Set task:
Could you render all of the data below as a JSON list of strings, with one string per line and blank lines left out?

◆ ◆ ◆ ◆

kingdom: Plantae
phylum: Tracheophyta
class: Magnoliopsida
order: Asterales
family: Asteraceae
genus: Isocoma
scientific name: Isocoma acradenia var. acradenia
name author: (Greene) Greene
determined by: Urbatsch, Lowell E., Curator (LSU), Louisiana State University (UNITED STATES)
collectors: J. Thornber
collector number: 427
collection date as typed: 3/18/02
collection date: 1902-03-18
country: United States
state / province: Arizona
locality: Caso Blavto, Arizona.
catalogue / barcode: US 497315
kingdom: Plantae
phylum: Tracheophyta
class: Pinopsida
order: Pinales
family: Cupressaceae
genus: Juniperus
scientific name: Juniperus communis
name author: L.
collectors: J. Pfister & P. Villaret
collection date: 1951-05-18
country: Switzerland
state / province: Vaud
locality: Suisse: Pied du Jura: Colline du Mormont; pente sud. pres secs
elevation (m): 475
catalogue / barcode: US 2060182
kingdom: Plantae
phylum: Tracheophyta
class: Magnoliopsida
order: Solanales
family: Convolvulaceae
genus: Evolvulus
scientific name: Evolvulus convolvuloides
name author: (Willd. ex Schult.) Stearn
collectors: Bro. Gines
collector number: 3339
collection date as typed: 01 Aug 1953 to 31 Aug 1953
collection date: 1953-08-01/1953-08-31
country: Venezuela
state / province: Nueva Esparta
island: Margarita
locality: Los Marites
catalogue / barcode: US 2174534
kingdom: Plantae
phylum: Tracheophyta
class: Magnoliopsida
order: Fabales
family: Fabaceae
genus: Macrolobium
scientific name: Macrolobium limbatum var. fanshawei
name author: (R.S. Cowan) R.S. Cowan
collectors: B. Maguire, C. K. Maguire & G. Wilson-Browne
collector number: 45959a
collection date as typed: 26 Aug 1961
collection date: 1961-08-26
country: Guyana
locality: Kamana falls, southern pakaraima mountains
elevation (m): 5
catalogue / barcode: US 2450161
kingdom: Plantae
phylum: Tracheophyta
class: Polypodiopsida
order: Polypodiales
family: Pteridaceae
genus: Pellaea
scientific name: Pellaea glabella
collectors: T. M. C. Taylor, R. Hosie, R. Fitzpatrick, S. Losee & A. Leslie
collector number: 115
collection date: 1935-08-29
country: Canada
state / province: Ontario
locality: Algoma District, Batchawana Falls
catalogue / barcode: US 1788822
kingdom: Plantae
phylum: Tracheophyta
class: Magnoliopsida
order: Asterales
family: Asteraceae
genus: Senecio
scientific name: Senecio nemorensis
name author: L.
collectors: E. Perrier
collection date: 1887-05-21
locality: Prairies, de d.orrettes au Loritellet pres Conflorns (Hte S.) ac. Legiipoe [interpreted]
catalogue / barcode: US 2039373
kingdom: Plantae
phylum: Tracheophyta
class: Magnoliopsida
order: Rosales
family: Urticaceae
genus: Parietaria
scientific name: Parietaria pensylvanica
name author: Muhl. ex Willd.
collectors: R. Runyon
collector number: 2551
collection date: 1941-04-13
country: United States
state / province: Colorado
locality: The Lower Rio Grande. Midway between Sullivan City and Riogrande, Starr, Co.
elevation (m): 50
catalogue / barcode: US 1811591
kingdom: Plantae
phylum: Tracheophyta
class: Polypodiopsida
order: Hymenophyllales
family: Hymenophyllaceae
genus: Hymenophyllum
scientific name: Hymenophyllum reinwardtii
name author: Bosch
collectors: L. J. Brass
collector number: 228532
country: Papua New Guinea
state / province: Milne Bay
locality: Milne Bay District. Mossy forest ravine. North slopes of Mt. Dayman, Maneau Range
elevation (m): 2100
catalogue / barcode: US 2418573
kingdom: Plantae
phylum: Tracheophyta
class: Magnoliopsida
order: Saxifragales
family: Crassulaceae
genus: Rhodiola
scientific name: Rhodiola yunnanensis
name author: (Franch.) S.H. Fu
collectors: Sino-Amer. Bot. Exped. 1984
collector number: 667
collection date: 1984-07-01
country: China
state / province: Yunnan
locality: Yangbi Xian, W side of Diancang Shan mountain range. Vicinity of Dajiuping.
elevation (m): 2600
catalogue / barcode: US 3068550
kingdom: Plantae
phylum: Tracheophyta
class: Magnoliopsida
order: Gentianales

◆ ◆ ◆ ◆

Correct output:
[
  "kingdom: Plantae",
  "phylum: Tracheophyta",
  "class: Magnoliopsida",
  "order: Asterales",
  "family: Asteraceae",
  "genus: Isocoma",
  "scientific name: Isocoma acradenia var. acradenia",
  "name author: (Greene) Greene",
  "determined by: Urbatsch, Lowell E., Curator (LSU), Louisiana State University (UNITED STATES)",
  "collectors: J. Thornber",
  "collector number: 427",
  "collection date as typed: 3/18/02",
  "collection date: 1902-03-18",
  "country: United States",
  "state / province: Arizona",
  "locality: Caso Blavto, Arizona.",
  "catalogue / barcode: US 497315",
  "kingdom: Plantae",
  "phylum: Tracheophyta",
  "class: Pinopsida",
  "order: Pinales",
  "family: Cupressaceae",
  "genus: Juniperus",
  "scientific name: Juniperus communis",
  "name author: L.",
  "collectors: J. Pfister & P. Villaret",
  "collection date: 1951-05-18",
  "country: Switzerland",
  "state / province: Vaud",
  "locality: Suisse: Pied du Jura: Colline du Mormont; pente sud. pres secs",
  "elevation (m): 475",
  "catalogue / barcode: US 2060182",
  "kingdom: Plantae",
  "phylum: Tracheophyta",
  "class: Magnoliopsida",
  "order: Solanales",
  "family: Convolvulaceae",
  "genus: Evolvulus",
  "scientific name: Evolvulus convolvuloides",
  "name author: (Willd. ex Schult.) Stearn",
  "collectors: Bro. Gines",
  "collector number: 3339",
  "collection date as typed: 01 Aug 1953 to 31 Aug 1953",
  "collection date: 1953-08-01/1953-08-31",
  "country: Venezuela",
  "state / province: Nueva Esparta",
  "island: Margarita",
  "locality: Los Marites",
  "catalogue / barcode: US 2174534",
  "kingdom: Plantae",
  "phylum: Tracheophyta",
  "class: Magnoliopsida",
  "order: Fabales",
  "family: Fabaceae",
  "genus: Macrolobium",
  "scientific name: Macrolobium limbatum var. fanshawei",
  "name author: (R.S. Cowan) R.S. Cowan",
  "collectors: B. Maguire, C. K. Maguire & G. Wilson-Browne",
  "collector number: 45959a",
  "collection date as typed: 26 Aug 1961",
  "collection date: 1961-08-26",
  "country: Guyana",
  "locality: Kamana falls, southern pakaraima mountains",
  "elevation (m): 5",
  "catalogue / barcode: US 2450161",
  "kingdom: Plantae",
  "phylum: Tracheophyta",
  "class: Polypodiopsida",
  "order: Polypodiales",
  "family: Pteridaceae",
  "genus: Pellaea",
  "scientific name: Pellaea glabella",
  "collectors: T. M. C. Taylor, R. Hosie, R. Fitzpatrick, S. Losee & A. Leslie",
  "collector number: 115",
  "collection date: 1935-08-29",
  "country: Canada",
  "state / province: Ontario",
  "locality: Algoma District, Batchawana Falls",
  "catalogue / barcode: US 1788822",
  "kingdom: Plantae",
  "phylum: Tracheophyta",
  "class: Magnoliopsida",
  "order: Asterales",
  "family: Asteraceae",
  "genus: Senecio",
  "scientific name: Senecio nemorensis",
  "name author: L.",
  "collectors: E. Perrier",
  "collection date: 1887-05-21",
  "locality: Prairies, de d.orrettes au Loritellet pres Conflorns (Hte S.) ac. Legiipoe [interpreted]",
  "catalogue / barcode: US 2039373",
  "kingdom: Plantae",
  "phylum: Tracheophyta",
  "class: Magnoliopsida",
  "order: Rosales",
  "family: Urticaceae",
  "genus: Parietaria",
  "scientific name: Parietaria pensylvanica",
  "name author: Muhl. ex Willd.",
  "collectors: R. Runyon",
  "collector number: 2551",
  "collection date: 1941-04-13",
  "country: United States",
  "state / province: Colorado",
  "locality: The Lower Rio Grande. Midway between Sullivan City and Riogrande, Starr, Co.",
  "elevation (m): 50",
  "catalogue / barcode: US 1811591",
  "kingdom: Plantae",
  "phylum: Tracheophyta",
  "class: Polypodiopsida",
  "order: Hymenophyllales",
  "family: Hymenophyllaceae",
  "genus: Hymenophyllum",
  "scientific name: Hymenophyllum reinwardtii",
  "name author: Bosch",
  "collectors: L. J. Brass",
  "collector number: 228532",
  "country: Papua New Guinea",
  "state / province: Milne Bay",
  "locality: Milne Bay District. Mossy forest ravine. North slopes of Mt. Dayman, Maneau Range",
  "elevation (m): 2100",
  "catalogue / barcode: US 2418573",
  "kingdom: Plantae",
  "phylum: Tracheophyta",
  "class: Magnoliopsida",
  "order: Saxifragales",
  "family: Crassulaceae",
  "genus: Rhodiola",
  "scientific name: Rhodiola yunnanensis",
  "name author: (Franch.) S.H. Fu",
  "collectors: Sino-Amer. Bot. Exped. 1984",
  "collector number: 667",
  "collection date: 1984-07-01",
  "country: China",
  "state / province: Yunnan",
  "locality: Yangbi Xian, W side of Diancang Shan mountain range. Vicinity of Dajiuping.",
  "elevation (m): 2600",
  "catalogue / barcode: US 3068550",
  "kingdom: Plantae",
  "phylum: Tracheophyta",
  "class: Magnoliopsida",
  "order: Gentianales"
]